I searched for responses on my next question
Question 2:
Would FICB + sciatic nerve block be adequate for hip surgery?
-I found a poster who stated that he would frequently do hips with LP block and sciatic block with nothing else. This poster stated he would use 20 mL of 0.75% for each block. Although I feel the amount of LA used here may possibly exceed the recommended maximum dose for local toxicity, it appears that hips can be done with a LP block and sciatic nerve block with no further sedation.
If FICB indeed replicates the effects of LP block, wouldn't it make sense to just do the much safer FICB than LP block? And if FICB + sciatic nerve block is adequate for hip surgery, then I pose question 3...
Question 3:
Would FICB + ANTERIOR SCIATIC NERVE BLOCK be adequate for repair of femoral neck surgery?
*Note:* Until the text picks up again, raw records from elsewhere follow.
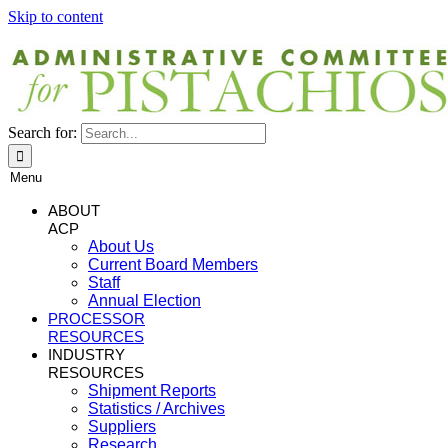
Skip to content
Search for:
Menu
ABOUT
ACP
About Us
Current Board Members
Staff
Annual Election
PROCESSOR
RESOURCES
INDUSTRY
RESOURCES
Shipment Reports
Statistics / Archives
Suppliers
Research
If so, then both blocks could be done with pt supine right on the anterior thigh. In trying to keep Ropivacaine dose to 225 mg what about 42 mL of Ropivacaine 0.4% for FICB + 14 mL for anterior sciatic block? Also I feel that the concentration for the sciatic block could be reduced given that the local would be injected right next to the nerve and the sciatic would not be as main of a player in the hip surgery as femoral and lateral cutaneous nerve (or in essence the lumbar roots that are bathed from FICB), so another option could be 45 mL of Ropivacaine 0.4% for FICB plus 18 mL of Ropivacaine 0.25% for sciatic block.
Thoughts?? Am I crazy or could a hip be done with two blocks on the thigh with patient in supine position the entire time?